Extract:
····················

In our model, the stellar wind is injected into the 2D Cartesian grid at the left edge of the domain along the y axis. We based our stellar wind prescription on the wind model of Parker (1958). We imposed a stellar wind mass-loss rate as a fixed parameter in our model and set it to 50 Ṁ_⊙ with Ṁ_⊙ = 2 × 10⁻¹⁴ M_⊙ yr⁻¹ (see also Carolan et al. 2021). Such a large mass-loss is representative of young Sun-like stars (Wood et al. 2021) and leads to a stellar-planetary wind interaction within 20 planetary radii, which appropriately limits the size of the box required for our modelling. A weaker stellar wind does not allow us to contain the planetary wind in a reasonable numerical box size. For close-in planets, a global modelling embedding also the star itself is then needed (see Matsakos et al. 2015; Strugarek et al. 2015). The stellar wind temperature is set to T_w = 1.5 × 10⁶ K. The density ρ is prescribed by the stellar mass-loss as ρ_w = M_⊙/4πr²v_w with v_w = 400 km/s and the pressure can be derived from density and temperature. We corrected v_x and v_y to take the rotating frame into account. The neutral fraction x_HI is set to zero when the stellar flow enters the box.

····················

Task instructions:
#1 In the stellar wind passage, what temperature is the stellar wind set to?
#2 Continue the stellar wind passage from its last sentence.
The records after this point are separate material, unrelated to the stellar wind passage.

····················

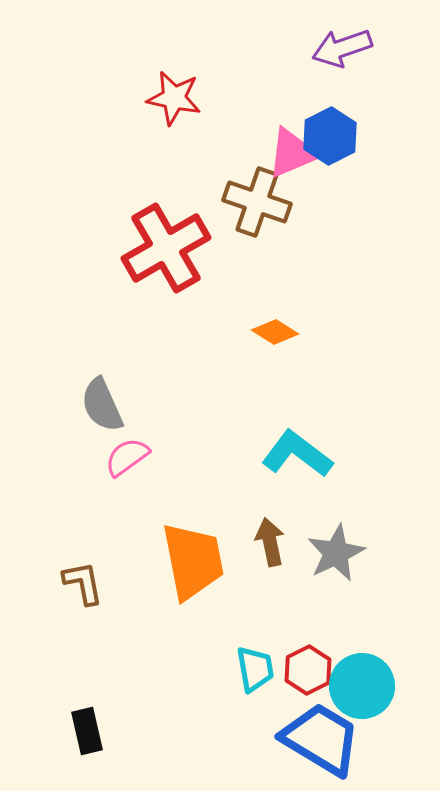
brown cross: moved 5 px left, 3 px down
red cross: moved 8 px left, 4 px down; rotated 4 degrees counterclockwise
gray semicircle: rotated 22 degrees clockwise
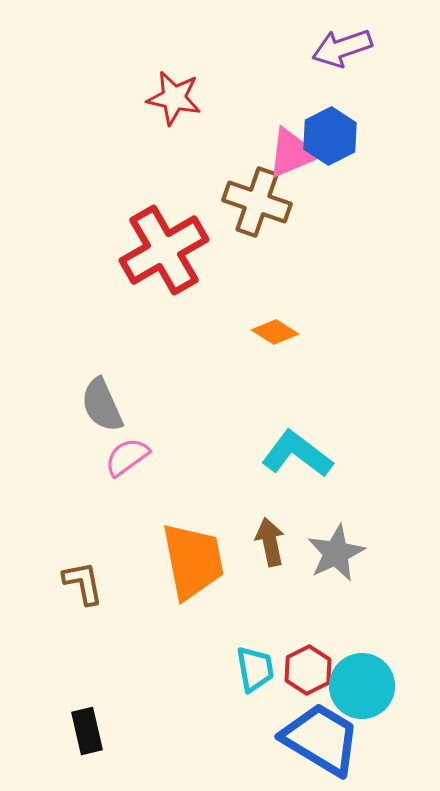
red cross: moved 2 px left, 2 px down
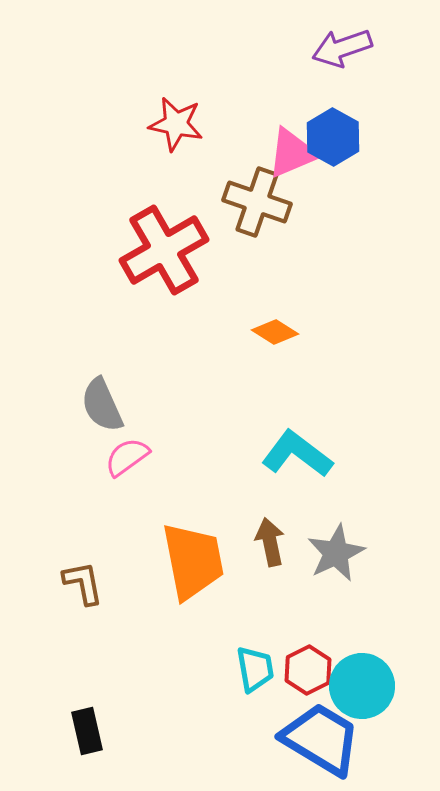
red star: moved 2 px right, 26 px down
blue hexagon: moved 3 px right, 1 px down; rotated 4 degrees counterclockwise
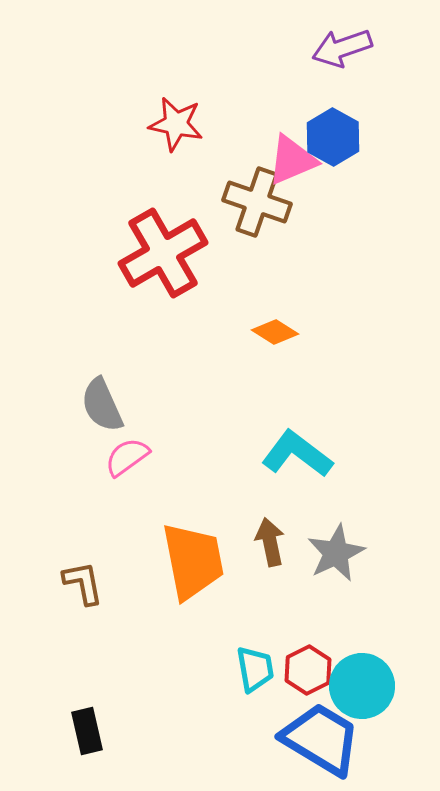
pink triangle: moved 7 px down
red cross: moved 1 px left, 3 px down
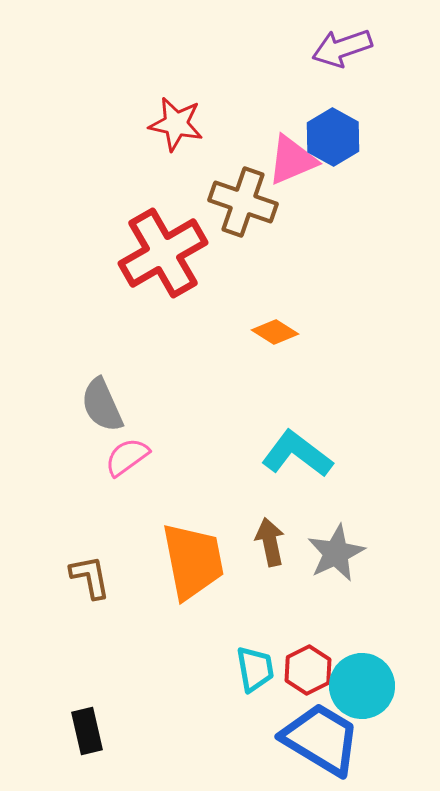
brown cross: moved 14 px left
brown L-shape: moved 7 px right, 6 px up
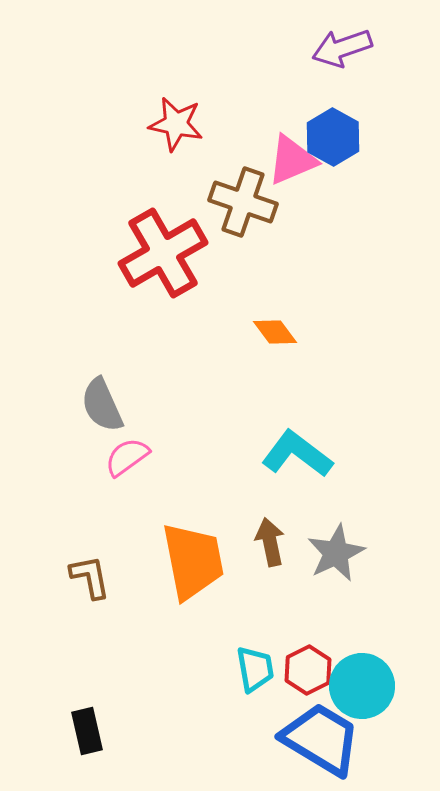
orange diamond: rotated 21 degrees clockwise
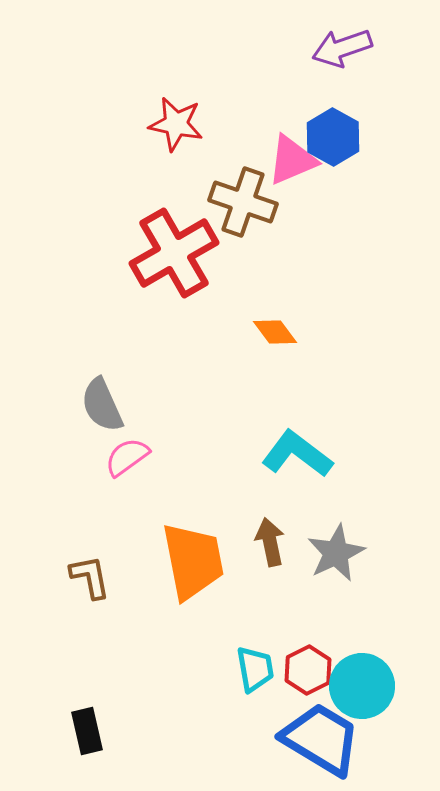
red cross: moved 11 px right
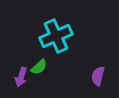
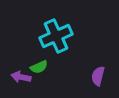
green semicircle: rotated 18 degrees clockwise
purple arrow: rotated 84 degrees clockwise
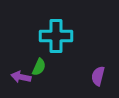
cyan cross: rotated 24 degrees clockwise
green semicircle: rotated 42 degrees counterclockwise
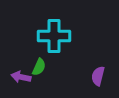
cyan cross: moved 2 px left
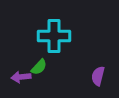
green semicircle: rotated 18 degrees clockwise
purple arrow: rotated 18 degrees counterclockwise
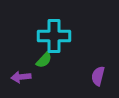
green semicircle: moved 5 px right, 7 px up
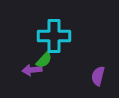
purple arrow: moved 11 px right, 7 px up
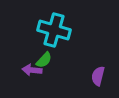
cyan cross: moved 6 px up; rotated 16 degrees clockwise
purple arrow: rotated 12 degrees clockwise
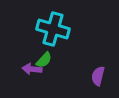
cyan cross: moved 1 px left, 1 px up
purple arrow: moved 1 px up
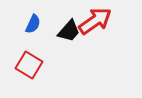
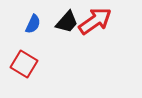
black trapezoid: moved 2 px left, 9 px up
red square: moved 5 px left, 1 px up
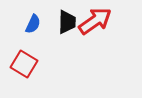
black trapezoid: rotated 40 degrees counterclockwise
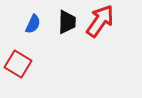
red arrow: moved 5 px right; rotated 20 degrees counterclockwise
red square: moved 6 px left
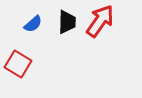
blue semicircle: rotated 24 degrees clockwise
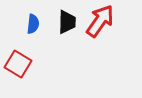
blue semicircle: rotated 42 degrees counterclockwise
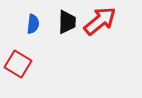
red arrow: rotated 16 degrees clockwise
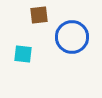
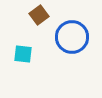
brown square: rotated 30 degrees counterclockwise
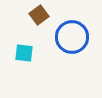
cyan square: moved 1 px right, 1 px up
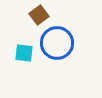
blue circle: moved 15 px left, 6 px down
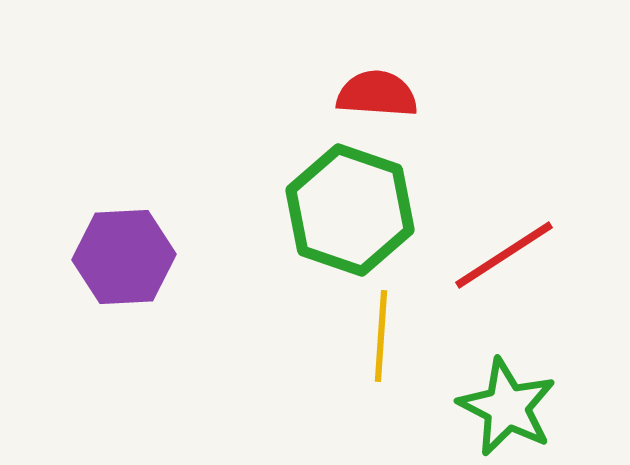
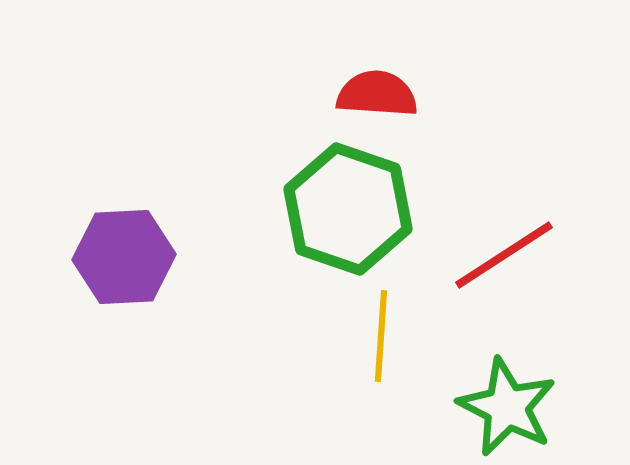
green hexagon: moved 2 px left, 1 px up
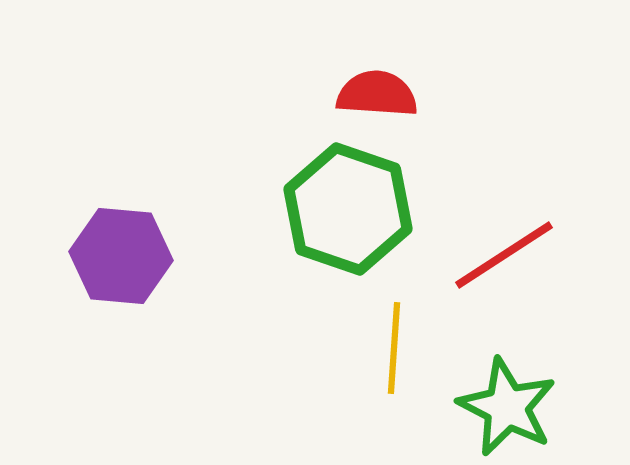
purple hexagon: moved 3 px left, 1 px up; rotated 8 degrees clockwise
yellow line: moved 13 px right, 12 px down
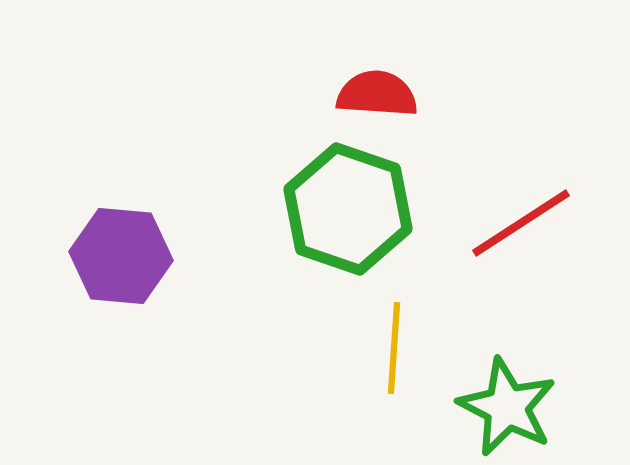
red line: moved 17 px right, 32 px up
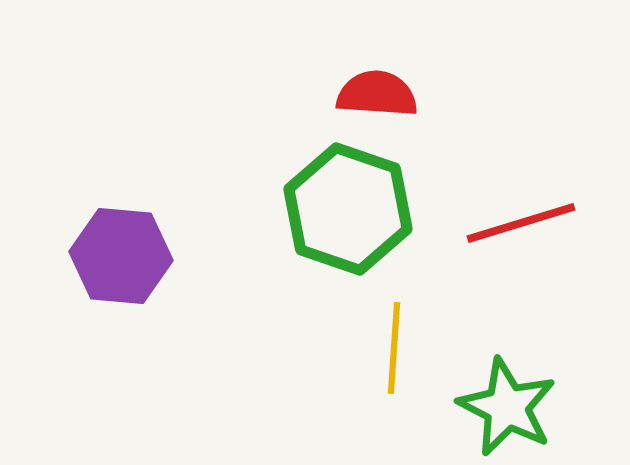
red line: rotated 16 degrees clockwise
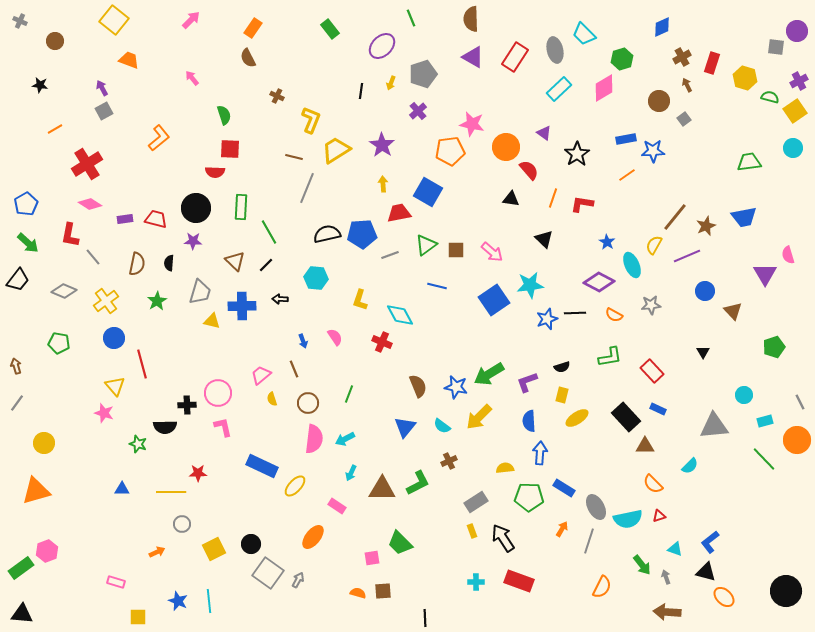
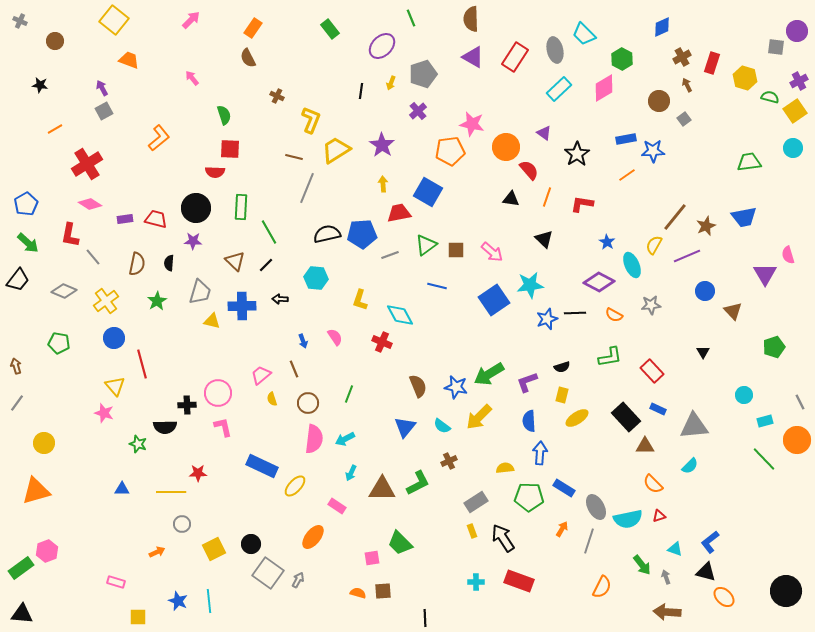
green hexagon at (622, 59): rotated 15 degrees counterclockwise
orange line at (553, 198): moved 6 px left, 1 px up
gray triangle at (714, 426): moved 20 px left
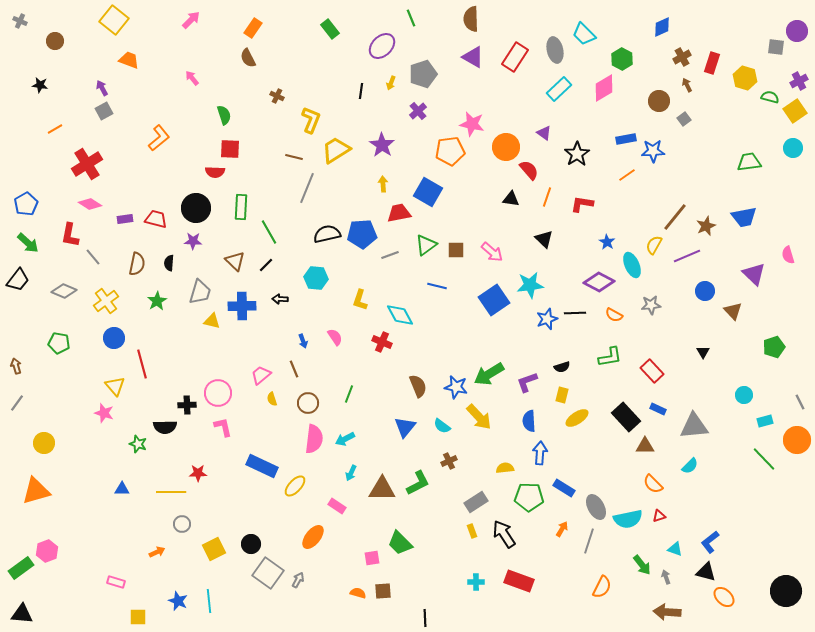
purple triangle at (765, 274): moved 11 px left; rotated 15 degrees counterclockwise
yellow arrow at (479, 417): rotated 88 degrees counterclockwise
black arrow at (503, 538): moved 1 px right, 4 px up
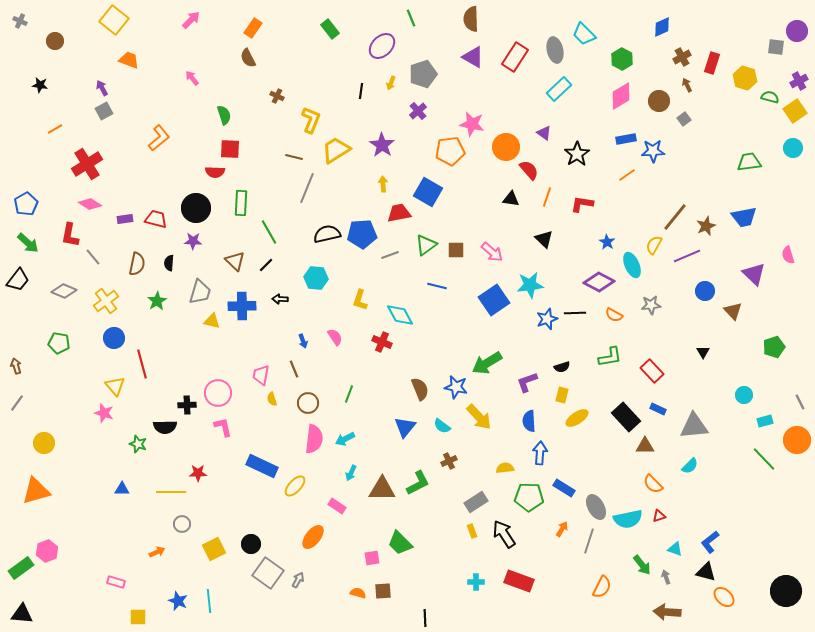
pink diamond at (604, 88): moved 17 px right, 8 px down
green rectangle at (241, 207): moved 4 px up
green arrow at (489, 374): moved 2 px left, 11 px up
pink trapezoid at (261, 375): rotated 40 degrees counterclockwise
brown semicircle at (418, 386): moved 2 px right, 3 px down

····················

Answers provided:
#1 1.5 × 10⁶ K

#2
Fig. 1 Illustration of the dynamic characteristics of the interaction of the planetary wind (with the planet at the centre delimited by a circle) and stellar wind for the most extreme cases M0.02 (left) and M0.69 (right). Top panel: instantaneous temperature (in Kelvins) in logarithmic scale. Bottom panel: instantaneous density of neutrals in logarithmic scale.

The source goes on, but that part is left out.